#### DOCUMENT SEGMENT:
↓
Bambu Lab is abusing the open source social contract
Bambu cloud, plugins, and OrcaSlicer fork
- Bambu’s slicer is AGPL and downloads a closed-source “network connector” plugin that talks to Bambu’s cloud.
- A fork (of OrcaSlicer, itself a fork of Bambu’s slicer) reimplemented or reused the cloud connector interface and spoofed the official User-Agent to regain cloud-mediated “local print” features after recent firmware/auth changes.
- Bambu responded with legal threats and framing this as “impersonation” and a security issue; many commenters see this as bullying an OSS dev rather than fixing their own auth design.
Open source licensing and legal angles
- Several argue Bambu is violating the spirit or letter of AGPL by:
- Using a closed plugin tightly coupled to AGPL code.
- Discouraging or threatening modification and use of their own AGPL’d client.
- Others counter that:
- AGPL covers the client code, not the right to access Bambu’s servers.
- A user agreement can still restrict which clients may use the cloud.
- There’s debate over whether UA-based “authorization” and bypassing it could trigger CFAA/“unauthorized access,” with no clear consensus.
Privacy, security, and state-actor worries
- Many are uneasy that prints and control commands can flow through Bambu’s cloud, especially for professional or sensitive work.
- Some suspect Chinese state pressure or data-mining (e.g., drone parts, IP leakage), others call this speculative or conspiracy-tinged.
- Even critics note that LAN and SD-card modes exist, but newer firmware intertwines auth with the cloud and “developer mode,” weakening local-only stories.
↑
(Saved entries)
↓
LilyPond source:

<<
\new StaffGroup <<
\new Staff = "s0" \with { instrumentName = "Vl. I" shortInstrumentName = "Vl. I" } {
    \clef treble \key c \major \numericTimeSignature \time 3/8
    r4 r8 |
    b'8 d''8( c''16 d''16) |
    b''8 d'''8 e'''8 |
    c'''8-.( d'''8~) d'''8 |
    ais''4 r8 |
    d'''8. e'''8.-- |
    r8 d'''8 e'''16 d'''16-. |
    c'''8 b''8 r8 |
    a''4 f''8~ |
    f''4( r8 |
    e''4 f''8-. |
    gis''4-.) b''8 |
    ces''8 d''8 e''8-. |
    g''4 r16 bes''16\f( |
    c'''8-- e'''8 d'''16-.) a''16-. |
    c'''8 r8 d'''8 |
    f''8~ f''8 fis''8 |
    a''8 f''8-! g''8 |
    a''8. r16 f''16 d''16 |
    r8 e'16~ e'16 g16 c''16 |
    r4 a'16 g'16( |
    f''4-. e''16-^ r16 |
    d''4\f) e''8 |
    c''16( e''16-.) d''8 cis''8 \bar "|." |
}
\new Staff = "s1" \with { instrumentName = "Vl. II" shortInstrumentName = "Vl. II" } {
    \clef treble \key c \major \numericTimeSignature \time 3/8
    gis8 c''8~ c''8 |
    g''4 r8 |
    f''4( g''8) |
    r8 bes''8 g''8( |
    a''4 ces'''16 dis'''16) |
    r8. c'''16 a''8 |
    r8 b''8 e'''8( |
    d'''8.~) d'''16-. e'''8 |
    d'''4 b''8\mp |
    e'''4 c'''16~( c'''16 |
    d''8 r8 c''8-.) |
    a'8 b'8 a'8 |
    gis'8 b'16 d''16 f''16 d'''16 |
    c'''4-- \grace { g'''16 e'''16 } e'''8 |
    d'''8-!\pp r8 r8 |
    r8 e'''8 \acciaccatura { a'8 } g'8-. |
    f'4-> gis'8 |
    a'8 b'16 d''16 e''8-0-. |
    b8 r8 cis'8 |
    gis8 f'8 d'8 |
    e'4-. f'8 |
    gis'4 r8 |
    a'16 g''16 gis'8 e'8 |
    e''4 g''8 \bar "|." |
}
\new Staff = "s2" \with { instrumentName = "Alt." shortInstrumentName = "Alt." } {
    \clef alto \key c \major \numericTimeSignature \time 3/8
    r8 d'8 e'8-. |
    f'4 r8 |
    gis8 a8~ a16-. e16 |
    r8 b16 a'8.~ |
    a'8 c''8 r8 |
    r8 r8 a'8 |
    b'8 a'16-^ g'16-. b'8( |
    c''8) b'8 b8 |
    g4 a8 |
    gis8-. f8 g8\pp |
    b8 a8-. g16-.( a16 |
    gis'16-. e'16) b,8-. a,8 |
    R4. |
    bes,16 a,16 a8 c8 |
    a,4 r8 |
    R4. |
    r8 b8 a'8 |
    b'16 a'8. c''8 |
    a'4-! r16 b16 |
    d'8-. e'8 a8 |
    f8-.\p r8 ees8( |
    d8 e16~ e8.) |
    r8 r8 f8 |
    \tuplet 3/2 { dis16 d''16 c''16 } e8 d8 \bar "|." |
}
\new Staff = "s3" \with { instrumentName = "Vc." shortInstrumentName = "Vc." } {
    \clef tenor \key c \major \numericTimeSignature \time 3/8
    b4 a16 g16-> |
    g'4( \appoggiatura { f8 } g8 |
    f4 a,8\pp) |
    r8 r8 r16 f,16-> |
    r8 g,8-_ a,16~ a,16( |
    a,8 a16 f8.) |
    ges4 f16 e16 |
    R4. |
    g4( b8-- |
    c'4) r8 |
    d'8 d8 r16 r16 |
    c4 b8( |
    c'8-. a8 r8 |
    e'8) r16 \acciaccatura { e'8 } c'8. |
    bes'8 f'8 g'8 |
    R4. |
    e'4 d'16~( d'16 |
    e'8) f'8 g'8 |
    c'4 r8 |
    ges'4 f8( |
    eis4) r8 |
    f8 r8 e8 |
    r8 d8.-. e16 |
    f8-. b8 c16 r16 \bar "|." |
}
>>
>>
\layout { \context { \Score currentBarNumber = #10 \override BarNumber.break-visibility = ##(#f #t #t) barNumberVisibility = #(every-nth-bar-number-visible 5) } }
↑
#### WORK REQUEST:
Carry on the summary of the Bambu Lab open source dispute, starting after its last line. The data is separate material and not part of the Bambu Lab summary.

#### ANSWER SECTION:
User experience and alternatives
- Bambu hardware is widely praised: “just works,” fast, high quality; often compared to the “iPhone of 3D printers.”
- Several say this ease is why they bought Bambu despite misgivings; others now vow never to buy from them or to keep existing machines but not upgrade.
- Alternatives discussed include Prusa (more open, more expensive, now with its own more restrictive hardware license), Qidi, Elegoo Centauri Carbon, Creality K-series, Anycubic Kobra, Voron/toolchangers, Snapmaker, and others, each with trade-offs in openness, reliability, and price.
Remote printing, fire risk, and cloud-first IoT
- Strong split on unattended/remote printing: some do it routinely, others consider it reckless due to fire risk and insurance concerns.
- Broader frustration with “cloud-first” IoT: centralized services become chokepoints, enable lock-in, and can be changed post-sale, yet they’re often the only way non-technical users get remote access working.